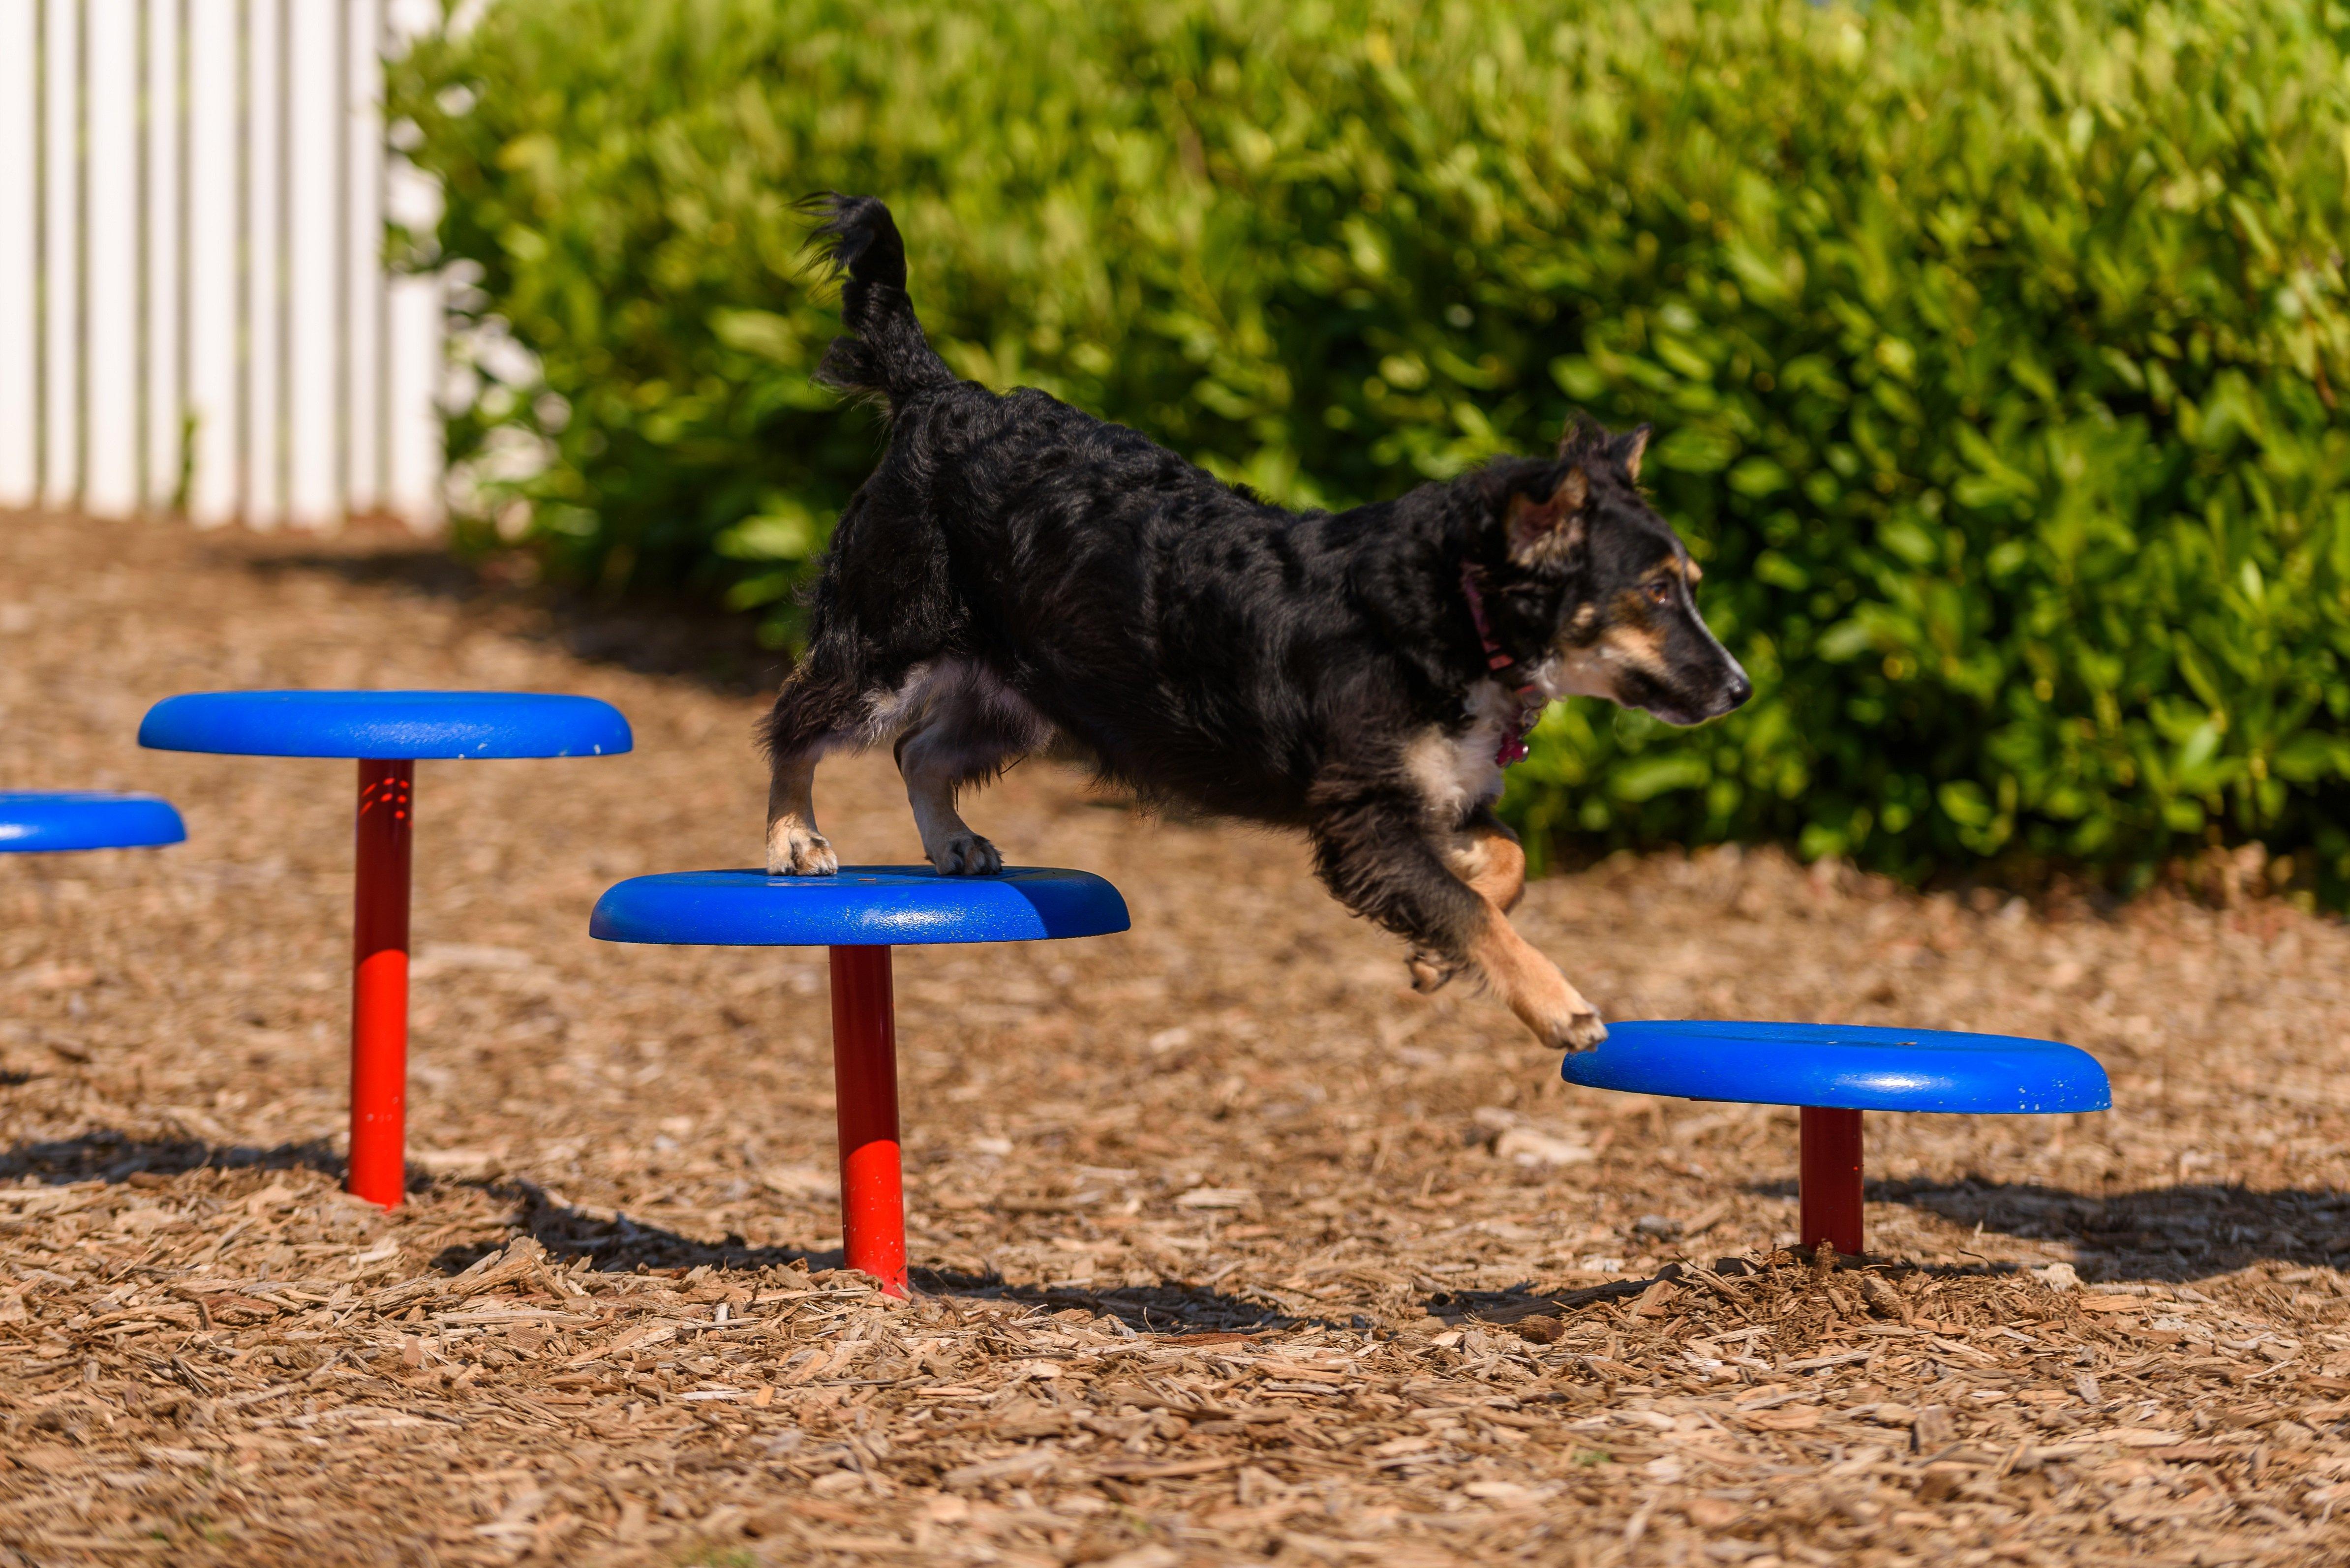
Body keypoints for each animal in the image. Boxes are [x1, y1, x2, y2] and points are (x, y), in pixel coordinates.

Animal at [761, 200, 1758, 1053]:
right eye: (1656, 591)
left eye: (1687, 585)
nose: (1741, 689)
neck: (1443, 607)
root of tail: (942, 394)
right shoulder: (1362, 817)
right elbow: (1472, 908)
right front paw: (1556, 1001)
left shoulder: (1437, 796)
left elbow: (1503, 866)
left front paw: (1437, 952)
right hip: (890, 639)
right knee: (795, 718)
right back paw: (793, 839)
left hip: (1025, 687)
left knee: (919, 752)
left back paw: (951, 842)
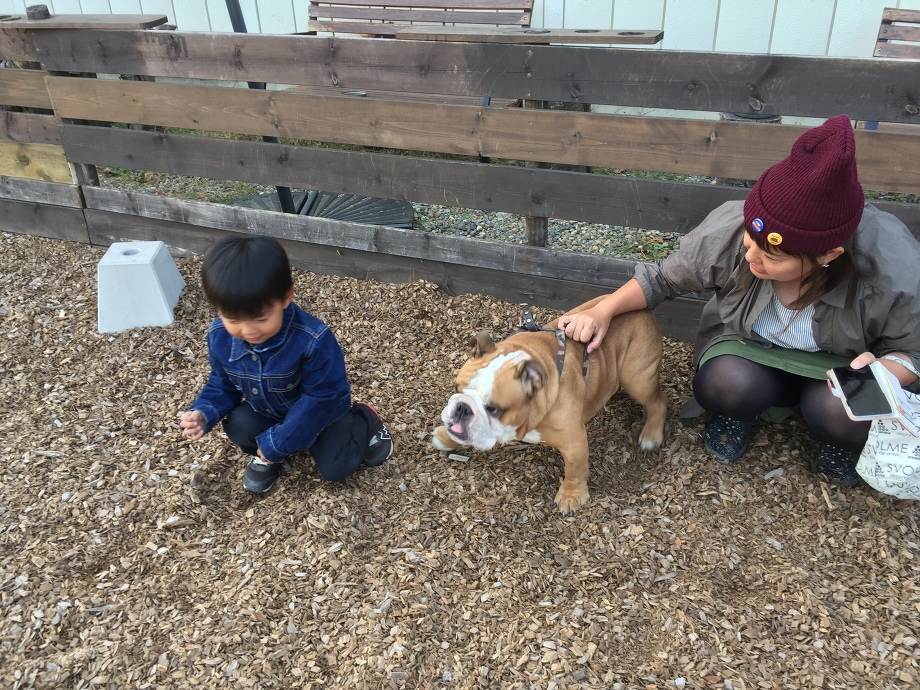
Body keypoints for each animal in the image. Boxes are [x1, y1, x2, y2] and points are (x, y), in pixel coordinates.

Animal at [432, 296, 667, 513]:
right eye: (455, 388)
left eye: (494, 409)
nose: (463, 408)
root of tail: (643, 310)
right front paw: (444, 436)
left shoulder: (574, 442)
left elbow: (575, 470)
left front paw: (571, 496)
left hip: (637, 378)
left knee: (658, 402)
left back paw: (651, 435)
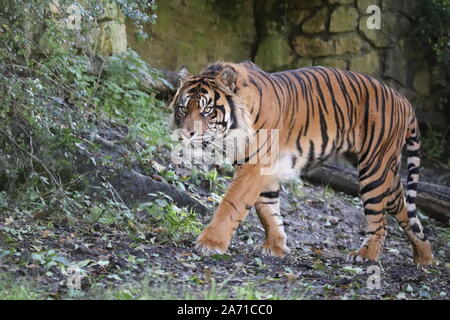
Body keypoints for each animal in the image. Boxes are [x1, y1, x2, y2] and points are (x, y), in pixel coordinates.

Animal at [168, 60, 432, 264]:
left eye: (207, 111)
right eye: (183, 108)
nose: (186, 134)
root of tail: (404, 100)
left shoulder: (255, 166)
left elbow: (231, 205)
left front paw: (210, 243)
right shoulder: (265, 168)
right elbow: (268, 209)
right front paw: (275, 246)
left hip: (374, 170)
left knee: (381, 221)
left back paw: (365, 256)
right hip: (384, 172)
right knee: (404, 209)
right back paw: (425, 258)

------------

• [Your assignment]: Return every entry unchanged and skip the pictures.

• [Answer to this exercise]:
Body keypoints for each animal in the image. Boxes are [x1, y1, x2, y2] and points are (x, y), in pixel coordinates.

Animal at [761, 200, 1758, 1053]:
right eye: (1656, 591)
left eye: (1687, 585)
nose: (1741, 689)
neck: (1443, 607)
root of tail: (942, 394)
right shoulder: (1362, 817)
right elbow: (1472, 908)
right front paw: (1556, 1001)
left shoulder: (1437, 796)
left elbow: (1503, 866)
left front paw: (1437, 952)
right hip: (890, 639)
right knee: (795, 718)
right back paw: (793, 839)
left hip: (1025, 687)
left knee: (919, 752)
left back paw: (951, 842)
Body keypoints for each animal in the image. Boxes are [x1, y1, x2, y2] and points are (x, y), in pixel coordinates.

Animal at [432, 296, 667, 513]:
right eye: (455, 388)
left eye: (494, 409)
nose: (463, 408)
root of tail: (643, 310)
right front paw: (444, 436)
left shoulder: (574, 442)
left elbow: (575, 470)
left front paw: (571, 496)
left hip: (637, 378)
left knee: (658, 402)
left back paw: (651, 435)
Body keypoints for each animal in the image. Boxes are [x1, y1, x2, y2] and points are (x, y), in pixel coordinates.

Animal at [168, 60, 432, 264]:
left eye: (207, 111)
right eye: (183, 108)
nose: (186, 134)
root of tail: (404, 100)
left shoulder: (255, 166)
left elbow: (231, 205)
left front paw: (210, 243)
right shoulder: (265, 168)
right elbow: (268, 209)
right front paw: (275, 246)
left hip: (374, 170)
left knee: (381, 221)
left back paw: (365, 256)
right hip: (384, 172)
right knee: (404, 209)
right back paw: (425, 258)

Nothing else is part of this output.